## start EXTRACT

# routed edge joints



## hawglet (Feb 15, 2010)

anyone with war stories or praises of a routed glue joint? I'm building a cradle and modified my plans that included ugly laps with a routed glue joint for edge joints. Any advise for strength with this? I would only assume that they would be much stronger than an edge joint using biscuits or dowels, right?


----------



## Texas Sawduster (Apr 27, 2009)

I have not used routed joints for gluing as of yet.

My guess is depending on the area that you are considering, it may be okay but in most cases it's overkill as the glue is stronger than the wood, when applied properly.

If you are conserned about alignment issues, I would consider dowels or pocket screws.


----------



## cabinetman (Jul 5, 2007)

hawglet said:


> anyone with war stories or praises of a routed glue joint? I'm building a cradle and modified my plans that included ugly laps with a routed glue joint for edge joints. Any advise for strength with this? I would only assume that they would be much stronger than an edge joint using biscuits or dowels, right?

## end EXTRACT
## start RECORDED INFORMATION

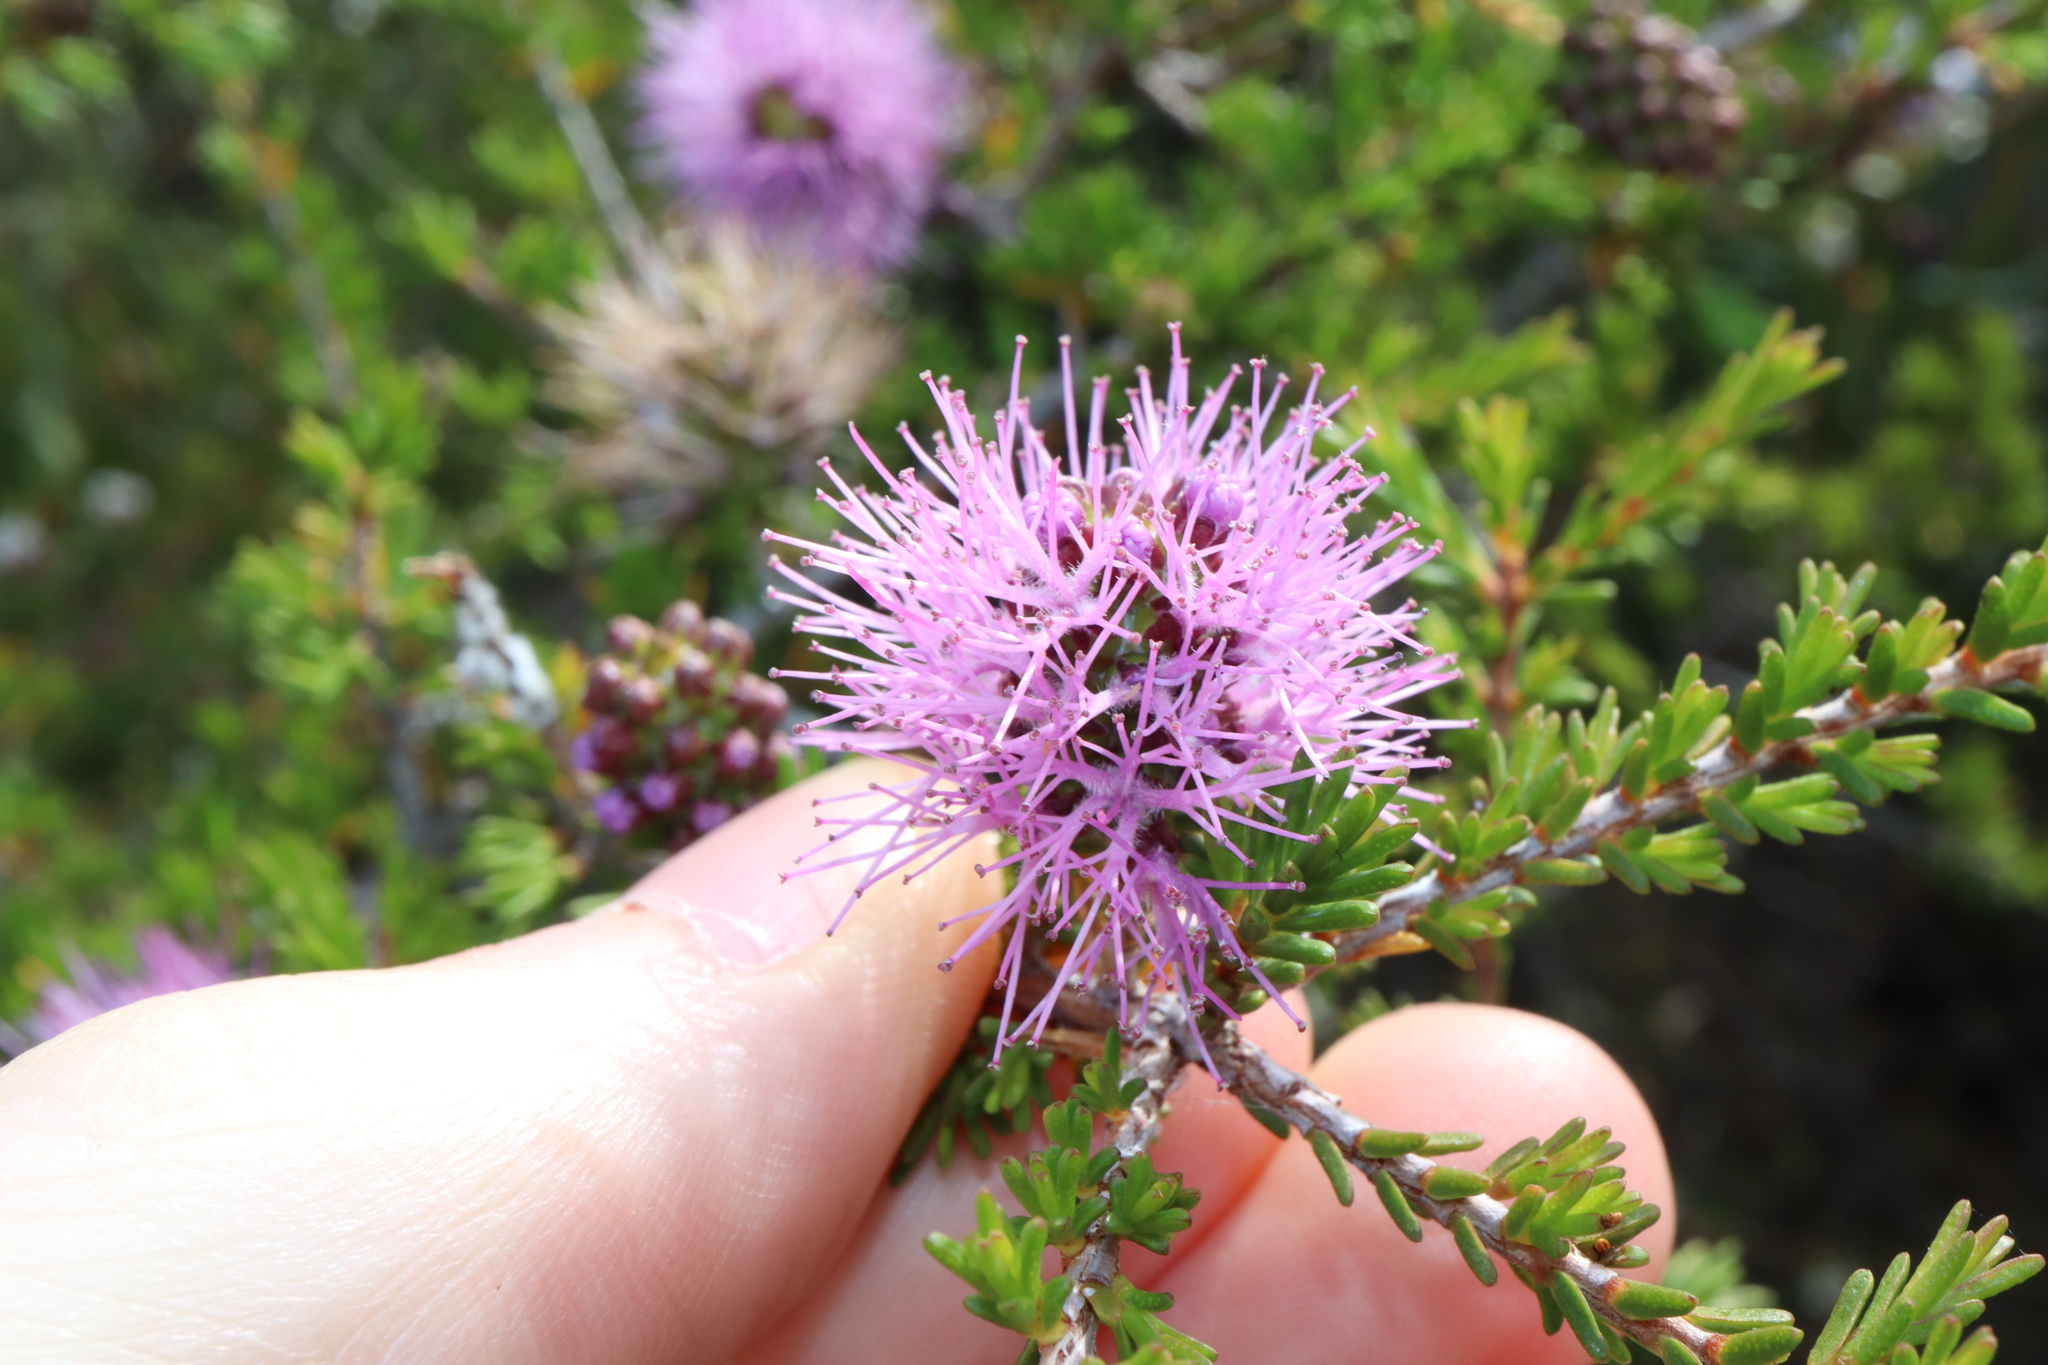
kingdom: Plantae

## end RECORDED INFORMATION

▶ WHAT YOU NEED TO DO:
1. How would you render this sentence from the routed edge joints thread in Spanish: "I have not used routed joints for gluing as of yet."
2. Can you carry on the forum thread about routed edge joints from the point where it stops?

▶ WRITTEN RESPONSES:
1. Todavía no he usado juntas fresadas para encolar.

2.
Which joints are you referring to? However a joint is made if it's fitted well and the mating parts match well, it makes for a good joint.












 









.


----------



## sketel (Sep 15, 2010)

The main advantage of running a glue joint profile is that it keeps the parts aligned. More-so than biscuits since it is along the entire length.


----------



## hawglet (Feb 15, 2010)

I'm done with the joining of pieces and I'll be building a new router table before doing any more of them. Mine sucks, in that it does a good job until you need precision. The joints didn't line up all too well, good enough but not to my liking. I even went the distance to buy frued bit rather than a no name single use. I'll eventually post pics of this project provided I can be proud enough of it to do so!


----------



## TGRANT (Jan 25, 2011)

Are you talking about gluing long grain to long grain joints like in gluing a tabletop together? If that’s the case, I’ve never used a router for that and here is why - the fit would depend on the fence, and getting a matching joint would be nightmare. If that’s not exactly the case, what joint are you referring to?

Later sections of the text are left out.